DEV Community

dev.to staff
dev.to staff

Posted on

Daily Challenge #232 - Regex Pattern

Implement a function that should return a valid regular expression. This is a pattern which is normally used to match parts of a string. In this case, it'll be used to check if all the characters given in the input appear in a string.

Your input will be a string of upper and lower case alphabetical characters. You should output a regex pattern as a string.

Example

abc = 'abc'
pattern = regex_contains_all(abc)
st = 'zzzaaacccbbbzzz'
bool(re.match(pattern, st), f"Testing if {st} contains all characters in {abc} with your pattern {pattern}")

will return True

Tests

abc = 'abc'
pattern = regex_contains_all(abc)
bool(re.match(pattern, 'bca'))
bool(re.match(pattern, 'baczzz'))
bool(re.match(pattern, 'ac'))
bool(re.match(pattern, 'cb'))

Good luck!


This challenge comes from albertogcmr on CodeWars. Thank you to CodeWars, who has licensed redistribution of this challenge under the 2-Clause BSD License!

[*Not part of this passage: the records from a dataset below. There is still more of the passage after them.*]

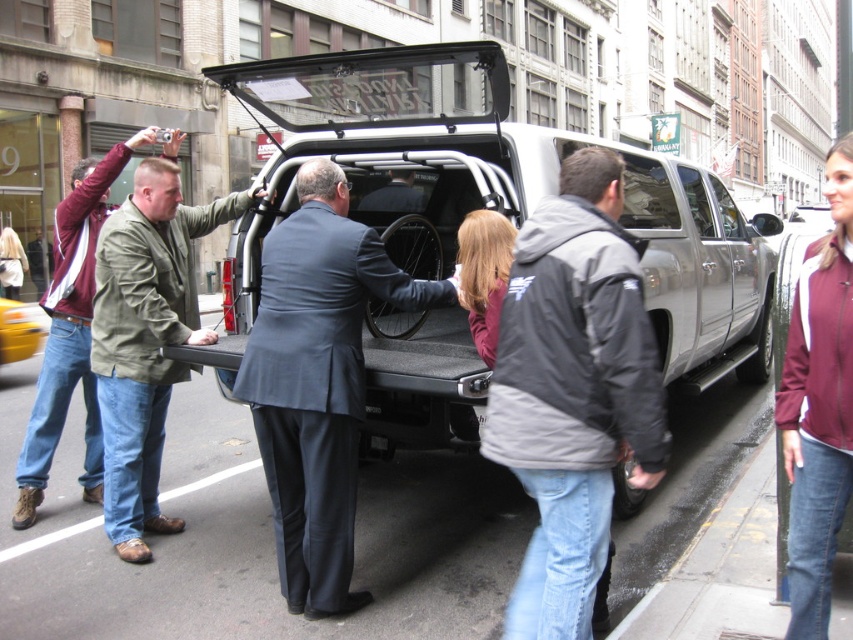
Question: Which is farther from the yellow matte taxi at left?

Choices:
 (A) gray fleece jacket at center
 (B) green matte jacket at left

Answer: (B)

Question: Does gray fleece jacket at center appear on the right side of green matte jacket at left?

Choices:
 (A) no
 (B) yes

Answer: (B)

Question: Can you confirm if white matte truck bed at center is positioned to the left of dark blue suit at center?

Choices:
 (A) no
 (B) yes

Answer: (B)

Question: Which point is farther to the camera?

Choices:
 (A) dark blue suit at center
 (B) burgundy fabric jacket at lower right
 (C) green canvas jacket at left

Answer: (C)

Question: Which point is closer to the camera?

Choices:
 (A) white matte truck bed at center
 (B) gray fleece jacket at center

Answer: (B)

Question: Can you confirm if gray fleece jacket at center is positioned below burgundy fabric jacket at lower right?

Choices:
 (A) no
 (B) yes

Answer: (B)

Want to propose a challenge idea for a future post? Email yo+challenge@dev.to with your suggestions!

Top comments (11)

Collapse
 
qm3ster profile image
Mihail Malo • Edited

// Javscript

const regex_contains_all = chars =>
  new RegExp(
    chars
      .split("")
      .map(c => `(?=.*${c})`)
      .join("")
  )

// Test

const abc = 'abc'
const re = regex_contains_all(abc)
;[
  re.test('bca'),
  re.test('baczzz'),
  re.test('ac'),
  re.test('cb')
]

This uses "positive lookahead" patterns to match multiple patterns to the same spans.
This allows me to avoid listing all the permutations.
That is not to say that the runtime will be anything but atrocious.

Truly a oneliner

const regex_contains_all = chars => new RegExp(chars.replace(/./g,'(?=.*$&)'))
Collapse
 
kenbellows profile image
Ken Bellows • Edited

Winner right here. Lookaheads are the one regex feature I have not spent nearly enough time investigating. From what I've seen they dramatically broaden the scope of what you can do with regexes

Collapse
 
craigmc08 profile image
Craig McIlwrath

I was interested in how the positive lookahead compares to a list of all permutations. I did some basic benchmarking and determined that your solution gives what appears to be logarithmic time, which seems strange. This could be an error of my testing. Whatever is the case with that, listing all permutation is certainly much, much slower. Here's a chart: (y axis is logarithmic scale and in nanoseconds):

graph

The data for "All Permutations" isn't complete. 7 characters is all the node.js regex engine can handle (any longer and it the regex is too large). I only did 6 because I was getting impatient waiting.

Collapse
 
qm3ster profile image
Mihail Malo

Wow!
How long are the strings you test against?
I'd be interested in ridiculously long strings which include a lot of some of the letters, but not others, and how finally including one of them at the beginning affects the runtime.

Thread Thread
 
craigmc08 profile image
Craig McIlwrath

Each test was on 100k strings of length [30..39] composed of random lowercase letters. The patterns were slices of increasing length from the beginning of the alphabet ('a', 'ab', 'abc', etc.). The same test cases were used for all data points.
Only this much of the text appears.